Home

SCHRIFTELIJKE VRAAG E-1911/00 van Christine De Veyrac (PPE-DE) aan de Commissie. Uitwisselingsbeurzen.

SCHRIFTELIJKE VRAAG E-1911/00 van Christine De Veyrac (PPE-DE) aan de Commissie. Uitwisselingsbeurzen.

SCHRIFTELIJKE VRAAG E-1911/00

van Christine De Veyrac (PPE-DE) aan de Commissie

(16 juni 2000)

Betreft: Uitwisselingsbeurzen

Ik heb allerlei klachten ontvangen over de karige beurzen die in het kader van de Erasmus-actie van het Socrates-programma worden toegekend. Zou de Commissie om dit probleem te verhelpen niet kunnen bekijken of het mogelijk is bijvoorbeeld een Europese stichting op te richten op basis van een particulier/overheidspartnerschap om de mobiliteit onder jongeren in de Europese Unie te stimuleren?

Antwoord van mevrouw Reding namens de Commissie

(25 juli 2000)

Elk jaar neemt de vraag naar mobiliteit onder de studenten in het kader van Erasmus zeer sterk toe, terwijl het beschikbare budget voor de mobiliteitsbeurzen slechts langzaam groeit. De Commissie is zich bewust van de gevolgen van deze onevenwichtigheid op het niveau van de Erasmus-beurzen en de frustraties waartoe dit aanleiding kan geven. Zij zoekt tezamen met de verschillende betrokken partijen (nationale agentschappen Socrates/Erasmus, vertegenwoordigers van de academische wereld, studentenverenigingen) naar mogelijke oplossingen voor dit probleem.

Er zij echter op gewezen dat het doel van een Erasmus-beurs niet de dekking van alle kosten van de student tijdens zijn verblijf in het buitenland is, maar hem te helpen de extra kosten te dekken die dit verblijf veroorzaakt.
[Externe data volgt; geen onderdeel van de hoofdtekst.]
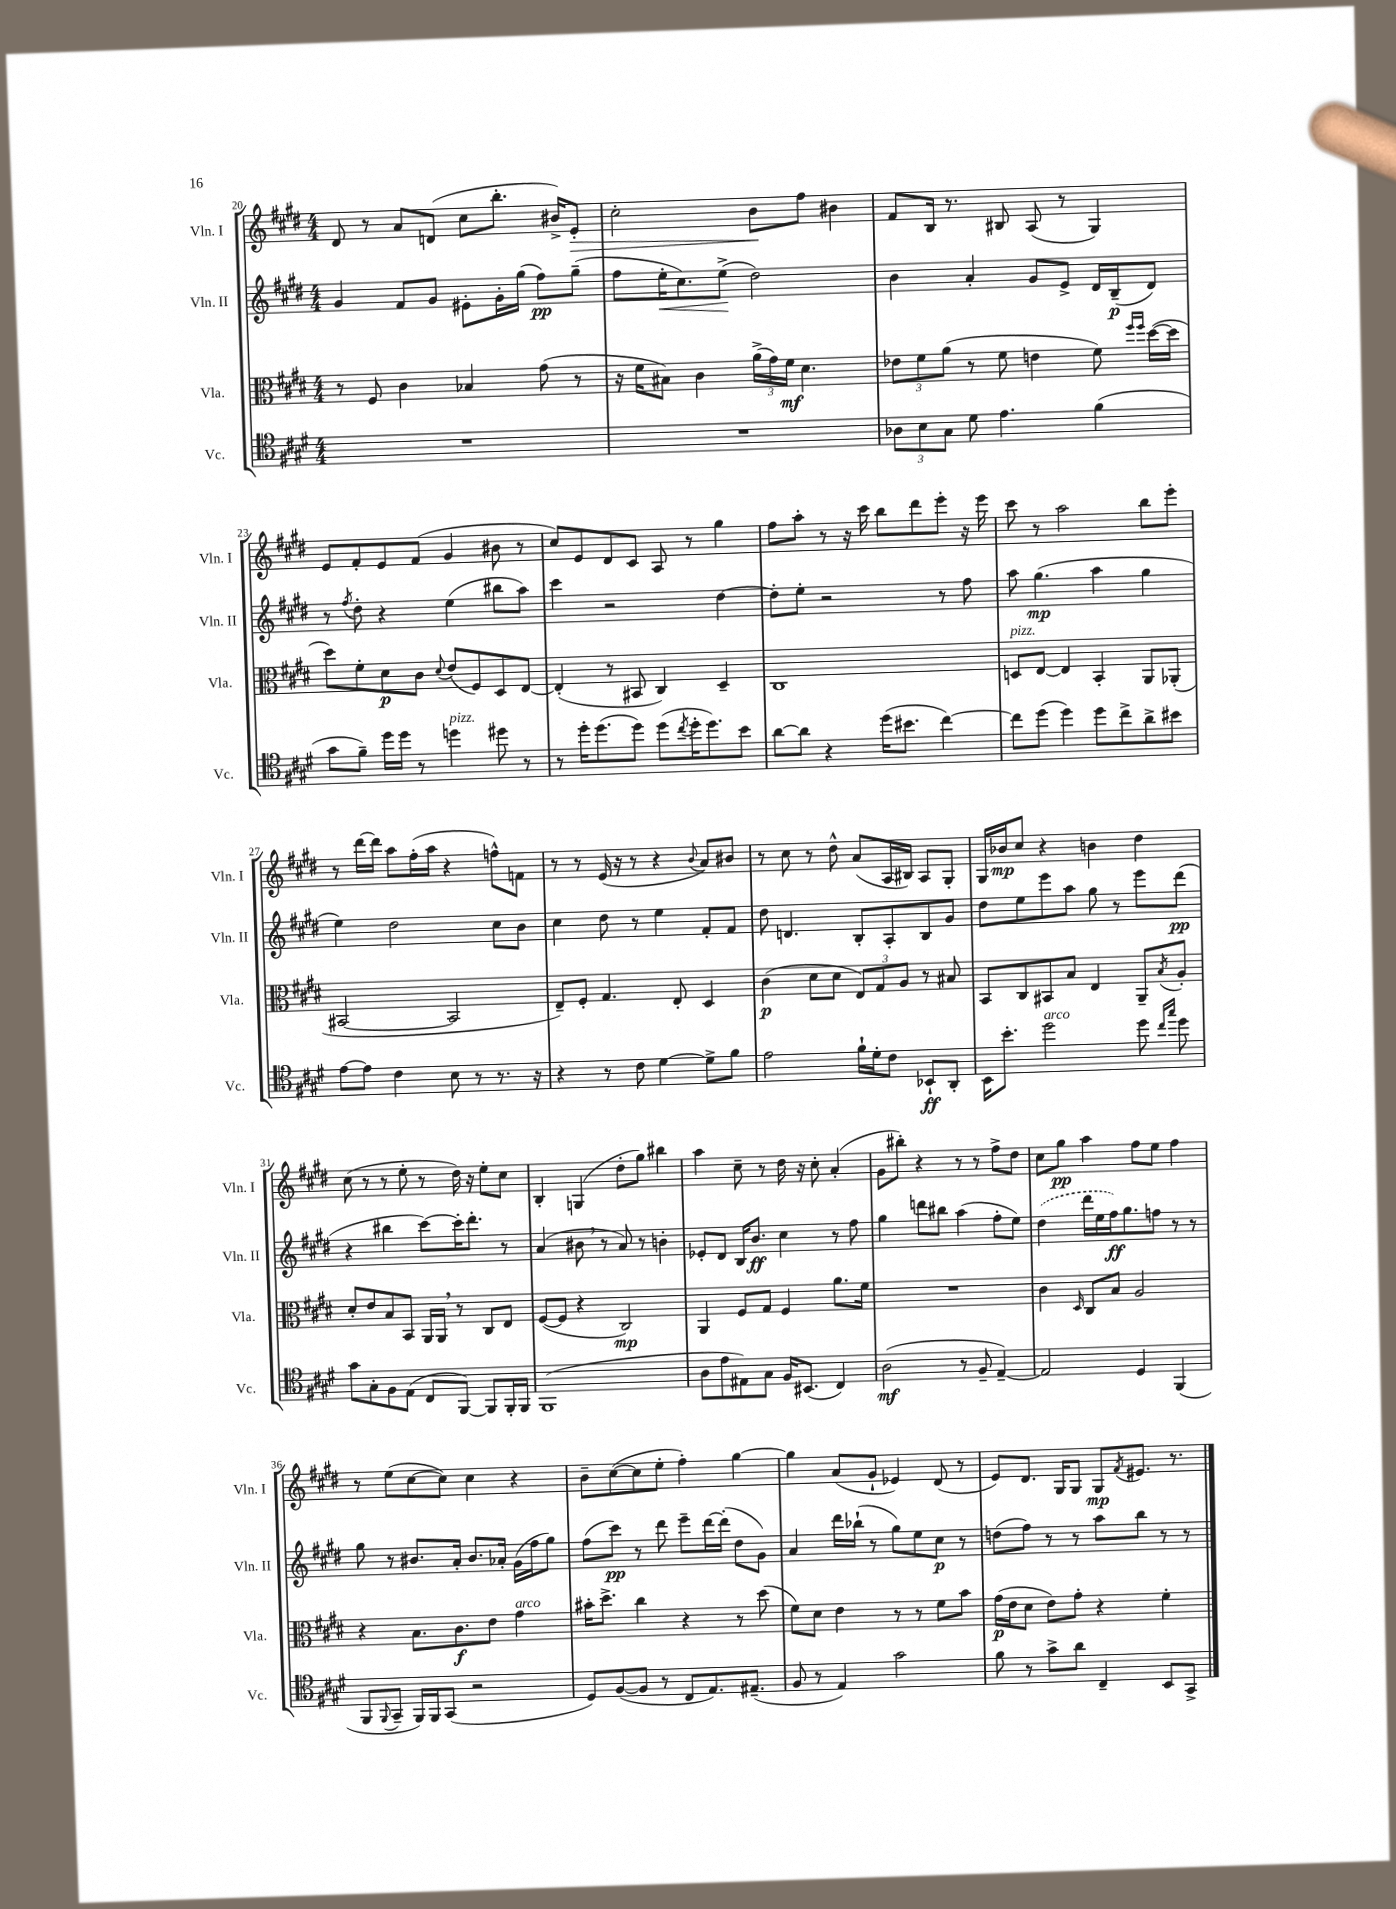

**kern	**dynam	**kern	**dynam	**kern	**dynam	**kern	**dynam
*part4	*part4	*part3	*part3	*part2	*part2	*part1	*part1
*staff4	*staff4	*staff3	*staff3	*staff2	*staff2	*staff1	*staff1
*I"Vc.	*	*I"Vla.	*	*I"Vln. II	*	*I"Vln. I	*
*I'Vc.	*	*I'Vla.	*	*I'Vln. II	*	*I'Vln. I	*
*clefC4	*	*clefC3	*	*clefG2	*	*clefG2	*
*k[f#c#g#d#]	*	*k[f#c#g#d#]	*	*k[f#c#g#d#]	*	*k[f#c#g#d#]	*
*M4/4	*	*M4/4	*	*M4/4	*	*M4/4	*
=20	=20	=20	=20	=20	=20	=20	=20
1r	.	8r	.	4g#/	.	8d#/	.
.	.	8F#/	.	.	.	8r	.
.	.	4c#\	.	8f#/L	.	8a/L	.
.	.	.	.	8g#/J	.	(8dn/J	.
.	.	4B-X/	.	8e#X'\L	.	8cc#\L	.
.	.	.	.	16g#'\L	.	8.bb'\J	.
.	.	.	.	(16gg#\JJ	.	.	.
.	.	(8g#\	.	8ff#\L)	pp	.	.
.	.	.	.	.	.	16b#X^/KL)	.
!	!	!	!	!	!	!	!LO:HP:b
.	.	8r	.	(8gg#~\J	.	8e'/J	>
=21	=21	=21	=21	=21	=21	=21	=21
1r	.	16r	.	8ff#\L	.	2cc#'\	.
.	.	16f#\KL	.	.	.	.	.
!	!	!	!	!	!LO:HP:b	!	!
.	.	8B#X\J)	.	16ee'\K	<	.	.
.	.	.	.	8.cc#\)	.	.	.
.	.	4c#\	.	.	.	.	.
.	.	.	.	(8ee^\J	.	.	.
.	.	(24a^\LL	.	2dd#\)	[	8b\L	.
.	.	24g#\)	.	.	.	.	.
.	.	24f#\JJ	mf	.	.	.	.
.	.	4.d#\	.	.	.	8ff#\J	]
.	.	.	.	.	.	4b#X\	.
=22	=22	=22	=22	=22	=22	=22	=22
12A-X\L	.	12e-X\L	.	4b\	.	8f#/L	.
12B\	.	12f#\	.	.	.	.	.
.	.	.	.	.	.	16B/Jk	.
12G#\J	.	(12a\J	.	.	.	.	.
.	.	.	.	.	.	8.r	.
8d#\	.	8r	.	4a'/	.	.	.
4.e\	.	8f#\	.	.	.	8B#X/	.
.	.	4en\	.	8g#/L	.	(8A/	.
.	.	.	.	8e^/J	.	8r	.
(4f#\	.	8f#\)	.	16d#/LL	.	4G#/)	.
.	.	.	.	(16B~/J	p	.	.
.	.	16qqff#/LL	.	.	.	.	.
.	.	16qqff#/JJ	.	.	.	.	.
.	.	([16dd#\LL	.	8d#/J)	.	.	.
.	.	16dd#\JJ]	.	.	.	.	.
!!LO:LB:g=z
=23	=23	=23	=23	=23	=23	=23	=23
8g#\L	.	8dd#\L)	.	8r	.	8e/L	.
.	.	.	.	8qff#/	.	.	.
8f#~\J)	.	8f#'\	.	8dd#'\	.	8f#'/	.
16dd#\LL	.	8d#\	p	4r	.	8e/	.
16dd#\JJ	.	.	.	.	.	.	.
8r	.	8c#\J	.	.	.	(8f#/J	.
.	.	8qqd#/	.	.	.	.	.
!LO:TX:a:i:t=pizz.	!	!	!	!	!	!	!
4ddn\	.	(8e/L	.	(4ee\	.	4g#/	.
.	.	8F#/)	.	.	.	.	.
8dd#X\	.	8D#/	.	8bb#X\L	.	8b#X\	.
8r	.	[8E/J	.	8aa\J)	.	8r	.
=24	=24	=24	=24	=24	=24	=24	=24
8r	.	(4E'/]	.	4ccc#\	.	8cc#/L)	.
16dd#'\KL	.	.	.	.	.	8e/	.
(8.dd#\	.	.	.	.	.	.	.
.	.	8r	.	2r	.	8d#/	.
8dd#\J)	.	8BB#X/	.	.	.	8c#/J	.
(8dd#\L	.	4C#/)	.	.	.	8A/	.
8qcc#/	.	.	.	.	.	.	.
16dd#'\K	.	.	.	.	.	8r	.
8.dd#\)	.	.	.	.	.	.	.
.	.	4D#~/	.	[4dd#\	.	4gg#\	.
8b\J	.	.	.	.	.	.	.
=25	=25	=25	=25	=25	=25	=25	=25
[8a\L	.	1C#	.	8dd#'\L]	.	8ff#\L	.
8a\J]	.	.	.	8ee'\J	.	8aa'\J	.
4r	.	.	.	2r	.	8r	.
.	.	.	.	.	.	16r	.
.	.	.	.	.	.	16ccc#\	.
(16dd#\KL	.	.	.	.	.	8bb\L	.
8.b#X\J	.	.	.	.	.	.	.
.	.	.	.	.	.	8ddd#\	.
[4cc#\)	.	.	.	8r	.	8eee'\J	.
.	.	.	.	8ff#\	.	16r	.
.	.	.	.	.	.	16eee\	.
=26	=26	=26	=26	=26	=26	=26	=26
!	!	!LO:TX:a:i:t=pizz.	!	!	!	!	!
8cc#\L]	.	8Dn/L	.	8aa\	.	8ccc#\	.
(8dd#\J	.	[8E/J	.	(4.gg#\	mp	8r	.
4dd#\)	.	4E/]	.	.	.	2aa\	.
8dd#\L	.	4BB'/	.	4aa\	.	.	.
8cc#^\	.	.	.	.	.	.	.
8a^\	.	8AA/L	.	4gg#\	.	8bb\L	.
8b#X\J	.	(8AA-X'/J	.	.	.	8eee'\J	.
!!LO:LB:g=z
=27	=27	=27	=27	=27	=27	=27	=27
[8e\L	.	[2BB#X/	.	4ee\)	.	8r	.
8e\J]	.	.	.	.	.	[16ddd#\LL	.
.	.	.	.	.	.	16ddd#\JJ]	.
4c#\	.	.	.	2dd#\	.	8aa\L	.
.	.	.	.	.	.	(16ff#'\L	.
.	.	.	.	.	.	16aa\JJ	.
8B\	.	2BB#/]	.	.	.	4r	.
8r	.	.	.	.	.	.	.
8.r	.	.	.	8cc#\L	.	8ffn^^\L)	.
.	.	.	.	8b\J	.	8fn\J	.
16r	.	.	.	.	.	.	.
=28	=28	=28	=28	=28	=28	=28	=28
4r	.	8E~/L)	.	4cc#\	.	8r	.
.	.	8F#'/J	.	.	.	8r	.
8r	.	4.G#/	.	8dd#\	.	(16e/	.
.	.	.	.	.	.	16r	.
8c#\	.	.	.	8r	.	8r	.
[4d#\	.	.	.	4ee\	.	4r	.
.	.	8E'/	.	.	.	.	.
.	.	.	.	.	.	8qqb/	.
8d#^\L]	.	4D#/	.	8f#'/L	.	8a/L)	.
8f#\J	.	.	.	8f#/J	.	8b#X/J	.
=29	=29	=29	=29	=29	=29	=29	=29
2e\	.	(4c#\	p	8dd#\	.	8r	.
.	.	.	.	4.dn/	.	8cc#\	.
.	.	8d#\L	.	.	.	8r	.
.	.	8d#\J	.	.	.	8dd#^^\	.
16f#`\LL	.	12E/L)	.	8B'/L	.	(8a/L	.
16d#'\J	.	.	.	.	.	.	.
.	.	12G#/	.	.	.	.	.
8c#\J	.	.	.	8A'/	.	16A/L	.
.	.	12A/J	.	.	.	.	.
.	.	.	.	.	.	16B#X/JJ)	.
8BB-X`/L	ff	8r	.	8B/	.	8A/L	.
8AA'/J	.	8B#X/	.	8g#/J	.	8G#'/J	.
=30	=30	=30	=30	=30	=30	=30	=30
16BB\KL	.	8BB/L	.	8dd#\L	.	16G#/LL	.
8.b'\J	.	.	.	.	.	16b-X/J	mp
.	.	8C#/	.	8ee\	.	8cc#/J	.
!LO:TX:a:i:t=arco	!	!	!	!	!	!	!
2dd#\	.	8BB#X/	.	8eee\	.	4r	.
.	.	8B/J	.	8aa\J	.	.	.
.	.	4E/	.	8gg#\	.	4bn\	.
.	.	.	.	8r	.	.	.
8dd#\	.	8AA~/L	.	8eee\L	.	4dd#\	.
16qqcc#/LL	.	.	.	.	.	.	.
16qqgg#/JJ	.	8qB/	.	.	.	.	.
8dd#\	.	8A'/J	.	(8ddd#\J	pp	.	.
!!LO:LB:g=z
=31	=31	=31	=31	=31	=31	=31	=31
8g#\L	.	8d#'/L	.	4r	.	(8cc#\	.
8G#'\	.	8e/	.	.	.	8r	.
8F#\	.	8B/	.	4bb#X\	.	8r	.
(8E\J	.	8BB/J	.	.	.	8ee'\	.
8C#/L	.	16AA/LL	.	[8ccc#\L)	.	8r	.
.	.	16AA,/JJ	.	.	.	.	.
[8FF#/J)	.	8r	.	16ccc#'\K]	.	16dd#\)	.
.	.	.	.	8.ddd#'\J	.	16r	.
8FF#/L]	.	8C#/L	.	.	.	8ee'\L	.
16FF#'/L	.	8E/J	.	8r	.	8cc#\J	.
16FF#/JJ	.	.	.	.	.	.	.
=32	=32	=32	=32	=32	=32	=32	=32
(1FF#	.	([8F#/L	.	(4a/	.	4B'/	.
.	.	8F#/J]	.	.	.	.	.
.	.	4r	.	8b#X,\	.	(4Gn/	.
.	.	.	.	8r	.	.	.
.	.	2C#/)	mp	8a/)	.	8dd#'\L	.
.	.	.	.	8r	.	8gg#\J)	.
.	.	.	.	4bn'\	.	4bb#X\	.
=33	=33	=33	=33	=33	=33	=33	=33
8A\L	.	4AA/	.	8e-X'/L	.	4aa\	.
8e\	.	.	.	8d#/J	.	.	.
8E#X\)	.	8F#/L	.	16B/KL	.	8cc#~\	.
.	.	.	.	8.b/J	ff	.	.
8G#\J	.	8G#/J	.	.	.	8r	.
16F#/KL	.	4F#/	.	4cc#\	.	16dd#\	.
(8.BB#X/J	.	.	.	.	.	16r	.
.	.	.	.	.	.	8cc#'\	.
4C#/)	.	8.a\L	.	8r	.	(4a'/	.
.	.	.	.	8ff#\	.	.	.
.	.	16f#\Jk	.	.	.	.	.
=34	=34	=34	=34	=34	=34	=34	=34
(2A\	mf	1r	.	4gg#\	.	8g#\L	.
.	.	.	.	.	.	8bb#X'\J)	.
.	.	.	.	8dddn\L	.	4r	.
.	.	.	.	8bb#X\J	.	.	.
8r	.	.	.	(4aa\	.	8r	.
8F#~/	.	.	.	.	.	8r	.
[4E~/)	.	.	.	8ff#'\L	.	8ff#^\L	.
.	.	.	.	8ee\J)	.	8dd#\J	.
=35	=35	=35	=35	=35	=35	=35	=35
2E/]	.	4c#\	.	(4dd#\	.	8cc#\L	.
.	.	.	.	.	.	8gg#\J	pp
.	.	16qqD#/	.	.	.	.	.
.	.	8C#/L	.	16ddd#\LL	.	4aa\	.
.	.	.	.	16ee\	.	.	.
.	.	8B/J	.	16ff#\J)	ff	.	.
.	.	.	.	8.gg#\	.	.	.
4D#/	.	2A/	.	.	.	8ff#\L	.
.	.	.	.	8ffn\J	.	8ee\J	.
(4FF#/	.	.	.	8r	.	4ff#\	.
.	.	.	.	8r	.	.	.
!!LO:LB:g=z
=36	=36	=36	=36	=36	=36	=36	=36
8FF#/L	.	4r	.	8gg#\	.	8r	.
8qqFF#/	.	.	.	.	.	.	.
8GG#~/J	.	.	.	8r	.	(8ee\L	.
16FF#/LL)	.	8.B\L	.	8.b#X/L	.	[8cc#\	.
16FF#/J	.	.	.	.	.	.	.
(8GG#/J	.	.	.	.	.	8cc#\J])	.
.	.	8.c#\	f	16a'/Jk	.	.	.
2r	.	.	.	8.b#/L	.	4cc#\	.
.	.	8e\J	.	.	.	.	.
.	.	.	.	16a-X'/Jk	.	.	.
!	!	!LO:TX:a:i:t=arco	!	!	!	!	!
.	.	4g#\	.	(16g#\LL	.	4r	.
.	.	.	.	16ff#\J	.	.	.
.	.	.	.	8gg#\J)	.	.	.
=37	=37	=37	=37	=37	=37	=37	=37
8D#/L)	.	16b#X'\KL	.	(8ff#\L	.	8b~\L	.
.	.	8.dd#^\J	.	.	.	.	.
([8F#/	.	.	.	8ccc#\J)	pp	([8cc#\	.
8F#/J]	.	4cc#\	.	8r	.	8cc#\]	.
8r	.	.	.	8ddd#\	.	8ee'\J	.
8C#/L	.	4r	.	8eee~\L	.	4ff#'\)	.
8.E/)	.	.	.	[16ddd#\L	.	.	.
.	.	.	.	(16ddd#'\JJ]	.	.	.
.	.	8r	.	8dd#\L	.	[4gg#\	.
(8.E#X~/J	.	.	.	.	.	.	.
.	.	(8dd#\	.	8g#\J)	.	.	.
=38	=38	=38	=38	=38	=38	=38	=38
8F#/	.	8f#\L)	.	4a/	.	4gg#\]	.
8r	.	8d#\J	.	.	.	.	.
4E/)	.	4e\	.	16ddd#\LL	.	(8a/L	.
.	.	.	.	(16bb-X`\JJ	.	.	.
.	.	.	.	8r	.	8g#`/J	.
2g#\	.	8r	.	8gg#\L)	.	4e-X/)	.
.	.	8r	.	8ee\	.	.	.
.	.	8f#\L	.	8cc#\J	p	(8d#/	.
.	.	8b\J	.	8r	.	8r	.
=39	=39	=39	=39	=39	=39	=39	=39
8f#\	.	(16g#\LL	p	(8ddn\L	.	8e/L)	.
.	.	16e\J	.	.	.	.	.
8r	.	8d#\J	.	8ff#\J)	.	8.d#/J	.
8g#^\L	.	8e\L)	.	8r	.	.	.
.	.	.	.	.	.	16G#/KL	.
8a\J	.	8g#'\J	.	8r	.	8G#/J	.
4C#~/	.	4r	.	8aa\L	.	8G#/L	mp
.	.	.	.	.	.	8qf#/	.
.	.	.	.	8bb\J	.	8.e#X/J	.
8BB/L	.	4f#'\	.	8r	.	.	.
.	.	.	.	.	.	8.r	.
8GG#^/J	.	.	.	8r	.	.	.
==	==	==	==	==	==	==	==
*-	*-	*-	*-	*-	*-	*-	*-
Financiële steun uit andere bronnen dan de communautaire begroting is bijgevolg onontbeerlijk en in sommige aan Erasmus deelnemende landen worden aan de studenten extra financiële middelen (nationaal, regionaal, particulier) geboden. Dat blijkt duidelijk uit de enquête naar de sociaal-economische situatie van Erasmus-studenten, waarvan de resultaten op 18 januari 2000(1) aan het Parlement zijn toegezonden en die momenteel worden bestudeerd in de Commissie cultuur, jeugd, onderwijs, media en sport.

De enquête onderstreept in aanbeveling 20 de noodzaak van de aanboring van alternatieve bronnen van directe of indirecte financiering, zoals gereduceerde tarieven in het vervoer, fundraising bij het bedrijfsleven en plaatselijke overheden, of de totstandbrenging van een systeem voor leningen voor studenten op nationaal of Europees niveau ter dekking van de extra kosten die aan mobiliteit verbonden zijn. In verband met dit laatste punt is onlangs een haalbaarheidsstudie gestart.

(1) Verslag van de Commissie over de enquête naar de sociaal-economische situatie van Erasmus-studenten, COM(2000) 4 def.